Dataset entries =

------------

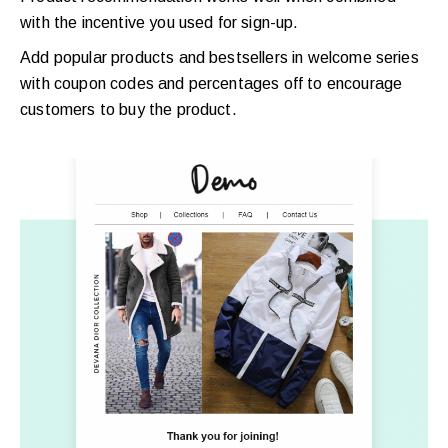
with the incentive you used for sign-up.
Add popular products and bestsellers in welcome series
with coupon codes and percentages off to encourage
customers to buy the product.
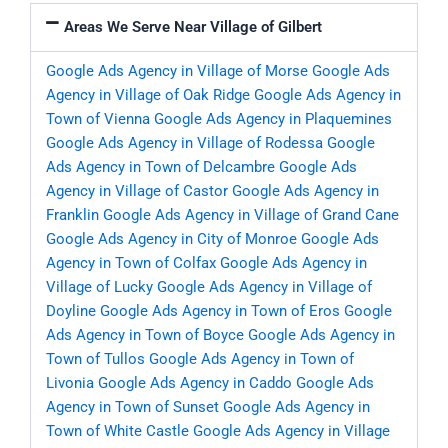
Areas We Serve Near Village of Gilbert
Google Ads Agency in Village of Morse
Google Ads
Agency in Village of Oak Ridge
Google Ads Agency in
Town of Vienna
Google Ads Agency in Plaquemines
Google Ads Agency in Village of Rodessa
Google
Ads Agency in Town of Delcambre
Google Ads
Agency in Village of Castor
Google Ads Agency in
Franklin
Google Ads Agency in Village of Grand Cane
Google Ads Agency in City of Monroe
Google Ads
Agency in Town of Colfax
Google Ads Agency in
Village of Lucky
Google Ads Agency in Village of
Doyline
Google Ads Agency in Town of Eros
Google
Ads Agency in Town of Boyce
Google Ads Agency in
Town of Tullos
Google Ads Agency in Town of
Livonia
Google Ads Agency in Caddo
Google Ads
Agency in Town of Sunset
Google Ads Agency in
Town of White Castle
Google Ads Agency in Village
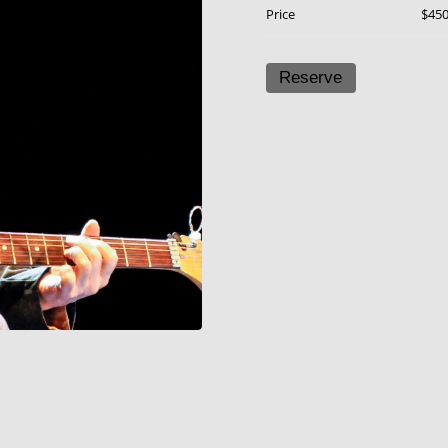
Price
$45
Reserve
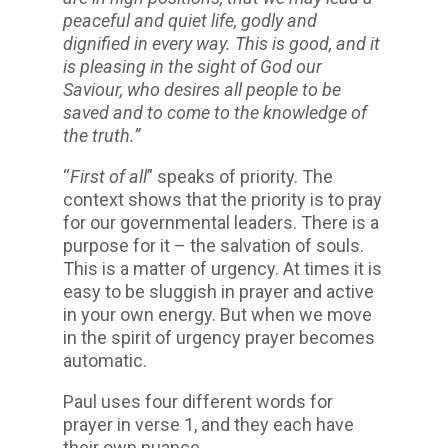
peaceful and quiet life, godly and
dignified in every way. This is good, and it
is pleasing in the sight of God our
Saviour, who desires all people to be
saved and to come to the knowledge of
the truth.”
“
First of all
” speaks of priority. The
context shows that the priority is to pray
for our governmental leaders. There is a
purpose for it – the salvation of souls.
This is a matter of urgency. At times it is
easy to be sluggish in prayer and active
in your own energy. But when we move
in the spirit of urgency prayer becomes
automatic.
Paul uses four different words for
prayer in verse 1, and they each have
their own nuance.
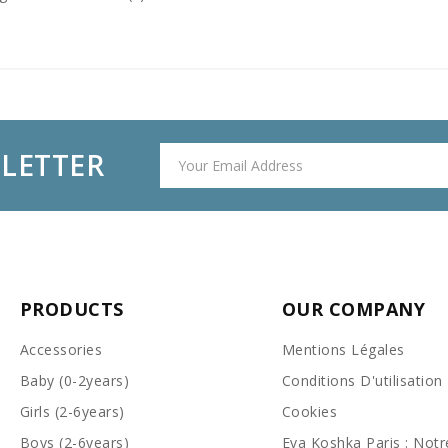
SLETTER
PRODUCTS
OUR COMPANY
Accessories
Mentions Légales
Baby (0-2years)
Conditions D'utilisation
Girls (2-6years)
Cookies
Boys (2-6years)
Eva Koshka Paris : Notr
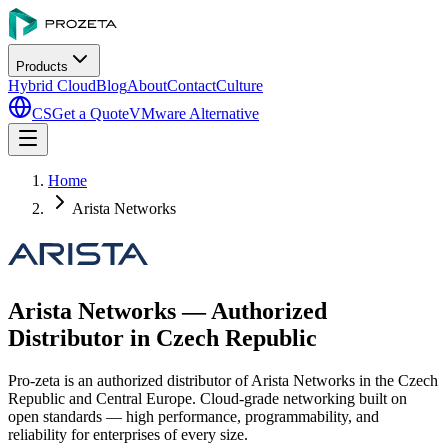
Products
Hybrid Cloud
Blog
About
Contact
Culture
CS
Get a Quote
VMware Alternative
Home
Arista Networks
Arista Networks — Authorized
Distributor in Czech Republic
Pro-zeta is an authorized distributor of Arista Networks in the Czech
Republic and Central Europe. Cloud-grade networking built on
open standards — high performance, programmability, and
reliability for enterprises of every size.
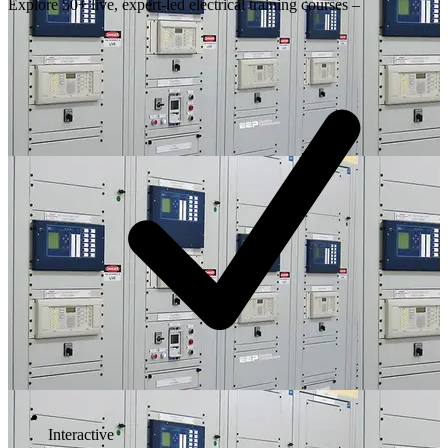
Explore 50+ live, expert-led electrical training courses –
Interactive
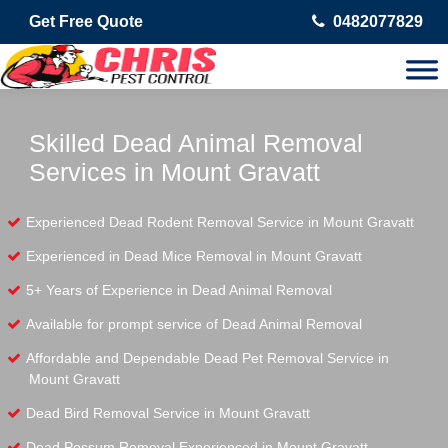
Get Free Quote
0482077829
Skilled Dead Animal Removal
Services in Mount Gravatt
Experienced Dead Rodent Removal Service in Mount Gravatt
Experienced in Dead Mice Removal in Mount Gravatt
5+ Years of Experience in Dead Animal Removal
Available for prompt service of Dead Animal Removal
Affordable and Dependable Dead Pet Removal Service in
Mount Gravatt
Dead Bird Removal Service in Mount Gravatt
Dead Possum Removal Experienced in Mount Gravatt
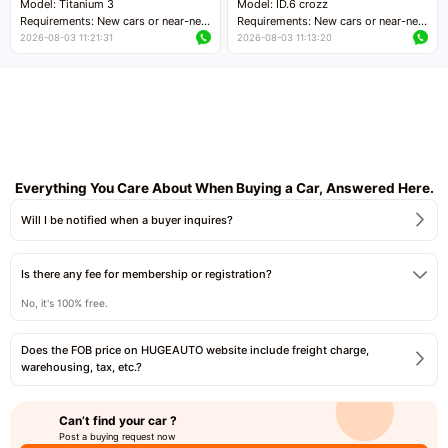
Model: Titanium 3
Model: ID.6 crozz
Requirements: New cars or near-new
Requirements: New cars or near-new
cars with mileage less than 5,000
cars with mileage less than 5,000
2026-08-03 11:21:31
2026-08-03 11:13:20
kilometers
kilometers
Price negotiable
Price negotiable
Everything You Care About When Buying a Car, Answered Here.
Will I be notified when a buyer inquires?
Is there any fee for membership or registration?
No, it's 100% free.
Does the FOB price on HUGEAUTO website include freight charge,
warehousing, tax, etc.?
Can’t find your car ?
Post a buying request now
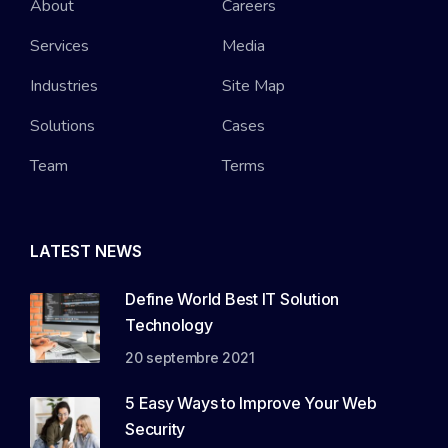
About
Careers
Services
Media
Industries
Site Map
Solutions
Cases
Team
Terms
LATEST NEWS
Define World Best IT Solution
Technology
20 septembre 2021
5 Easy Ways to Improve Your Web
Security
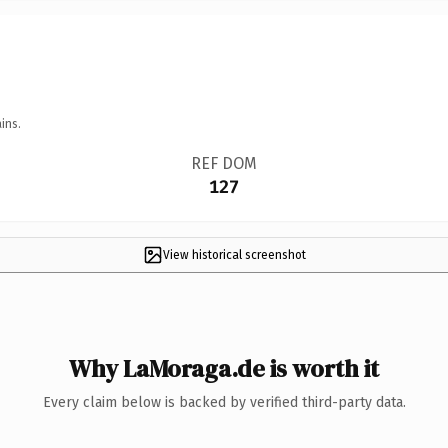
ins.
REF DOM
127
View historical screenshot
Why LaMoraga.de is worth it
Every claim below is backed by verified third-party data.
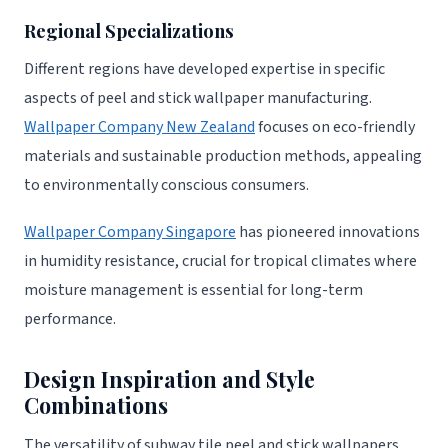
Regional Specializations
Different regions have developed expertise in specific
aspects of peel and stick wallpaper manufacturing.
Wallpaper Company New Zealand
focuses on eco-friendly
materials and sustainable production methods, appealing
to environmentally conscious consumers.
Wallpaper Company Singapore
has pioneered innovations
in humidity resistance, crucial for tropical climates where
moisture management is essential for long-term
performance.
Design Inspiration and Style
Combinations
The versatility of subway tile peel and stick wallpapers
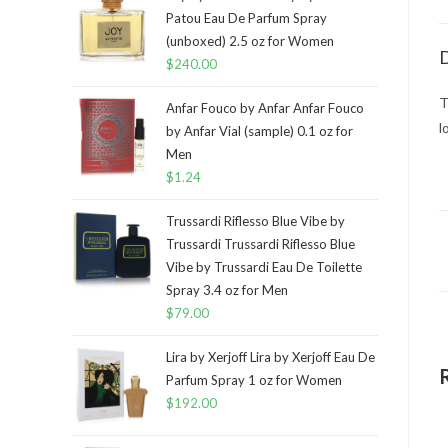
Patou Eau De Parfum Spray
(unboxed) 2.5 oz for Women
D
$
240.00
T
Anfar Fouco by Anfar Anfar Fouco
l
by Anfar Vial (sample) 0.1 oz for
Men
$
1.24
Trussardi Riflesso Blue Vibe by
Trussardi Trussardi Riflesso Blue
Vibe by Trussardi Eau De Toilette
Spray 3.4 oz for Men
$
79.00
Lira by Xerjoff Lira by Xerjoff Eau De
Parfum Spray 1 oz for Women
$
192.00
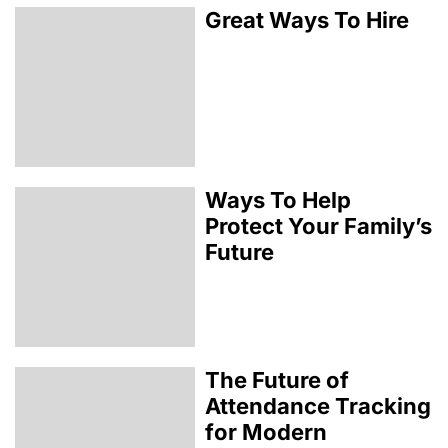
Great Ways To Hire
Ways To Help
Protect Your Family’s
Future
The Future of
Attendance Tracking
for Modern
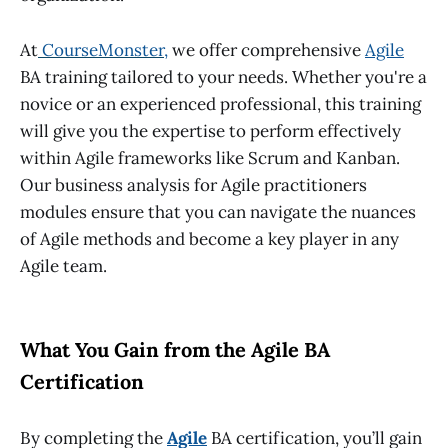
At
CourseMonster
,
we offer comprehensive
Agile
BA training
tailored to your needs. Whether you're a
novice or an experienced professional, this training
will give you the expertise to perform effectively
within Agile frameworks like Scrum and Kanban.
Our
business analysis for Agile practitioners
modules ensure that you can navigate the nuances
of Agile methods and become a key player in any
Agile team.
What You Gain from the Agile BA
Certification
By completing the
Agile
BA certification
, you’ll gain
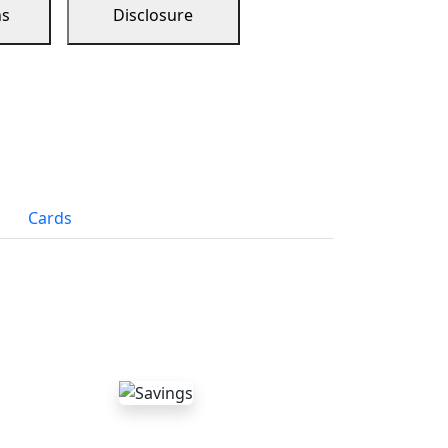
ns
Disclosure
Cards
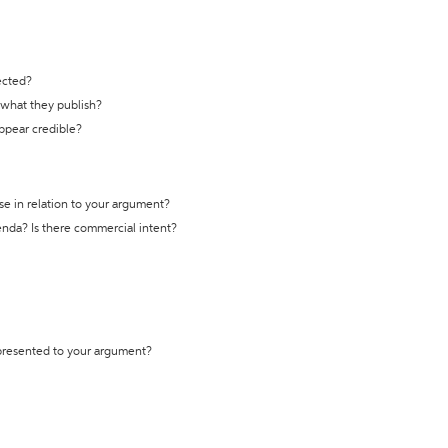
ected?
t what they publish?
appear credible?
se in relation to your argument?
genda? Is there commercial intent?
 presented to your argument?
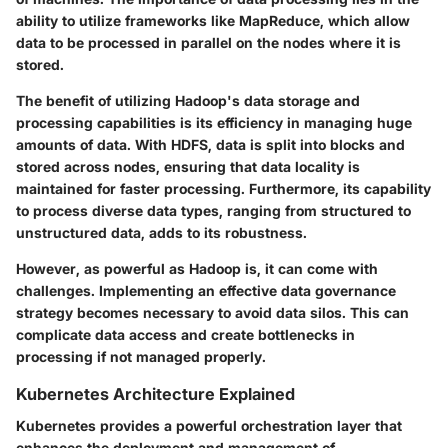
ability to utilize frameworks like MapReduce, which allow
data to be processed in parallel on the nodes where it is
stored.
The benefit of utilizing Hadoop's data storage and
processing capabilities is its efficiency in managing huge
amounts of data. With HDFS, data is split into blocks and
stored across nodes, ensuring that data locality is
maintained for faster processing. Furthermore, its capability
to process diverse data types, ranging from structured to
unstructured data, adds to its robustness.
However, as powerful as Hadoop is, it can come with
challenges. Implementing an effective data governance
strategy becomes necessary to avoid data silos. This can
complicate data access and create bottlenecks in
processing if not managed properly.
Kubernetes Architecture Explained
Kubernetes provides a powerful orchestration layer that
enhances the deployment and management of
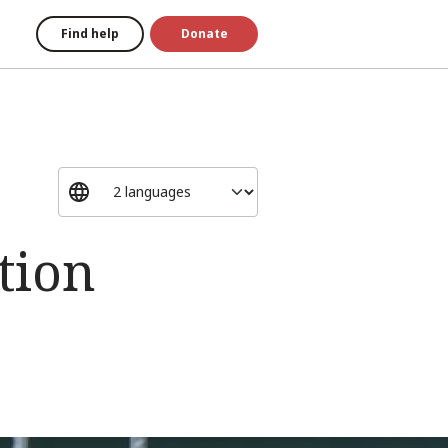
Find help
Donate
tion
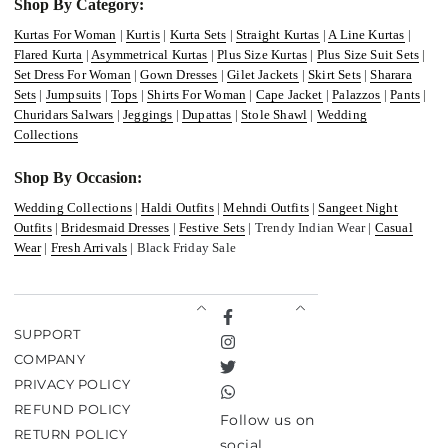
Shop By Category:
Kurtas For Woman
|
Kurtis
|
Kurta Sets
|
Straight Kurtas
|
A Line Kurtas
|
Flared Kurta
|
Asymmetrical Kurtas
|
Plus Size Kurtas
|
Plus Size Suit Sets
|
Set Dress For Woman
|
Gown Dresses
|
Gilet Jackets
|
Skirt Sets
|
Sharara
Sets
|
Jumpsuits
|
Tops
|
Shirts For Woman
|
Cape Jacket
|
Palazzos
|
Pants
|
Churidars Salwars
|
Jeggings
|
Dupattas
|
Stole Shawl
|
Wedding
Collections
Shop By Occasion:
Wedding Collections
|
Haldi Outfits
|
Mehndi Outfits
|
Sangeet Night
Outfits
|
Bridesmaid Dresses
|
Festive Sets
| Trendy Indian Wear |
Casual
Wear
|
Fresh Arrivals
| Black Friday Sale
Facebook
SUPPORT
Instagram
COMPANY
Twitter
PRIVACY POLICY
TikTok
REFUND POLICY
Follow us on
RETURN POLICY
social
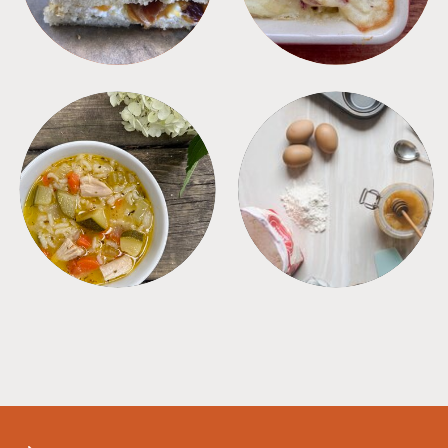
SOUPS
TIPS + TRICKS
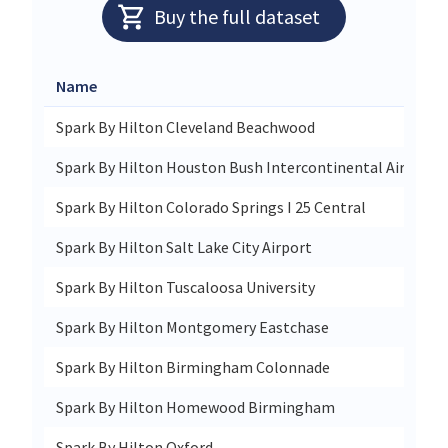
Buy the full dataset
Name
Spark By Hilton Cleveland Beachwood
Spark By Hilton Houston Bush Intercontinental Airport
Spark By Hilton Colorado Springs I 25 Central
Spark By Hilton Salt Lake City Airport
Spark By Hilton Tuscaloosa University
Spark By Hilton Montgomery Eastchase
Spark By Hilton Birmingham Colonnade
Spark By Hilton Homewood Birmingham
Spark By Hilton Oxford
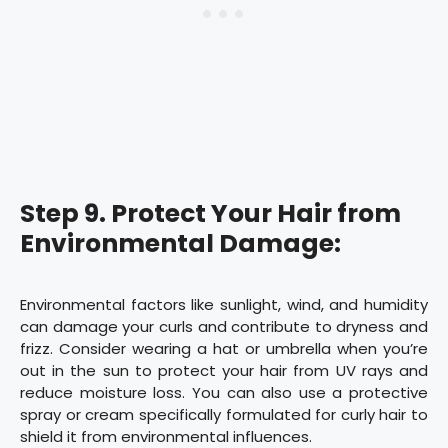
Step 9. Protect Your Hair from
Environmental Damage:
Environmental factors like sunlight, wind, and humidity
can damage your curls and contribute to dryness and
frizz. Consider wearing a hat or umbrella when you’re
out in the sun to protect your hair from UV rays and
reduce moisture loss. You can also use a protective
spray or cream specifically formulated for curly hair to
shield it from environmental influences.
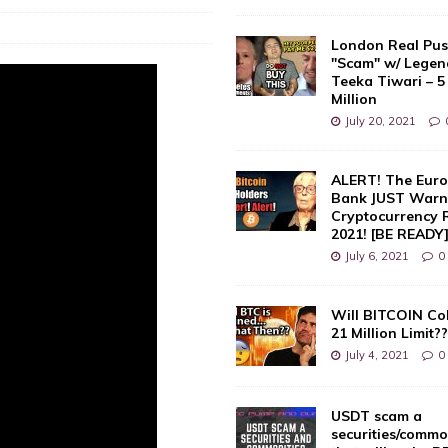
London Real Pus
"Scam" w/ Legen
Teeka Tiwari – 5
Million
July 20, 2021
ALERT! The Euro
Bank JUST Warne
Cryptocurrency 
2021! [BE READY
July 6, 2021
0
Will BITCOIN Co
21 Million Limit?
July 4, 2021
0
USDT scam a
securities/commo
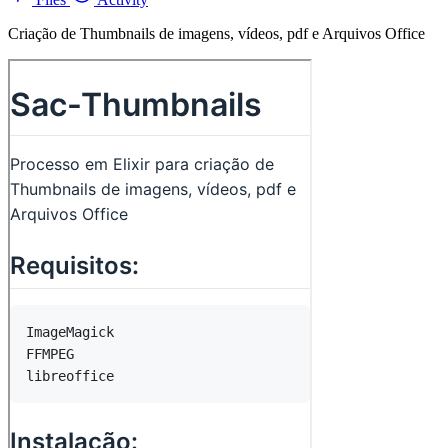
Criação de Thumbnails de imagens, vídeos, pdf e Arquivos Office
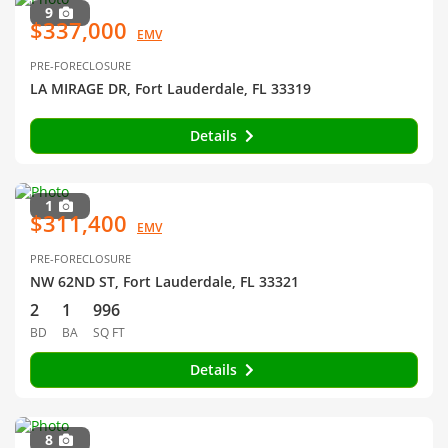
9
$337,000
EMV
PRE-FORECLOSURE
LA MIRAGE DR, Fort Lauderdale, FL 33319
Details
1
$311,400
EMV
PRE-FORECLOSURE
NW 62ND ST, Fort Lauderdale, FL 33321
2
1
996
BD
BA
SQ FT
Details
8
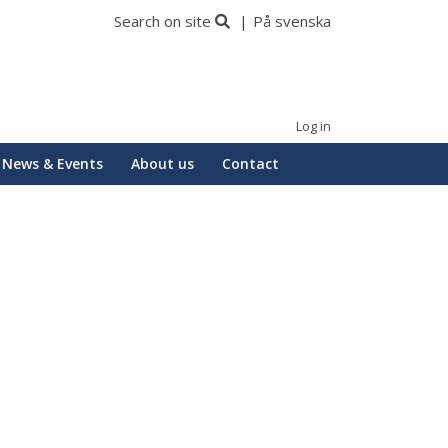
Search on site
På svenska
Log in
News & Events
About us
Contact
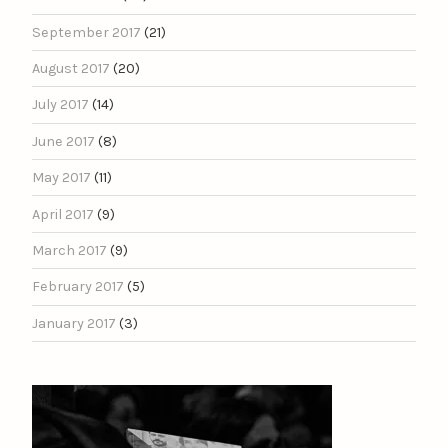
September 2017
(21)
August 2017
(20)
July 2017
(14)
June 2017
(8)
May 2017
(11)
April 2017
(9)
March 2017
(9)
February 2017
(5)
January 2017
(3)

------------

The problem = Starting at the line containing "Girls (2-6years)" and stopping at the line containing "No, it's 100% free.", output every line above exactly, both ends included, with pictures omitted.

Exercise output =
Girls (2-6years)
Cookies
Boys (2-6years)
Eva Koshka Paris : Notr
Products
Hybrid Cloud
Blog
About
Contact
Culture
CS
Get a Quote
VMware Alternative
Home
Arista Networks
Arista Networks — Authorized
Distributor in Czech Republic
Pro-zeta is an authorized distributor of Arista Networks in the Czech
Republic and Central Europe. Cloud-grade networking built on
open standards — high performance, programmability, and
reliability for enterprises of every size.
Explore 50+ live, expert-led electrical training courses –
Interactive
Get Free Quote
0482077829
Skilled Dead Animal Removal
Services in Mount Gravatt
Experienced Dead Rodent Removal Service in Mount Gravatt
Experienced in Dead Mice Removal in Mount Gravatt
5+ Years of Experience in Dead Animal Removal
Available for prompt service of Dead Animal Removal
Affordable and Dependable Dead Pet Removal Service in
Mount Gravatt
Dead Bird Removal Service in Mount Gravatt
Dead Possum Removal Experienced in Mount Gravatt
Model: Titanium 3
Model: ID.6 crozz
Requirements: New cars or near-new
Requirements: New cars or near-new
cars with mileage less than 5,000
cars with mileage less than 5,000
2026-08-03 11:21:31
2026-08-03 11:13:20
kilometers
kilometers
Price negotiable
Price negotiable
Everything You Care About When Buying a Car, Answered Here.
Will I be notified when a buyer inquires?
Is there any fee for membership or registration?
No, it's 100% free.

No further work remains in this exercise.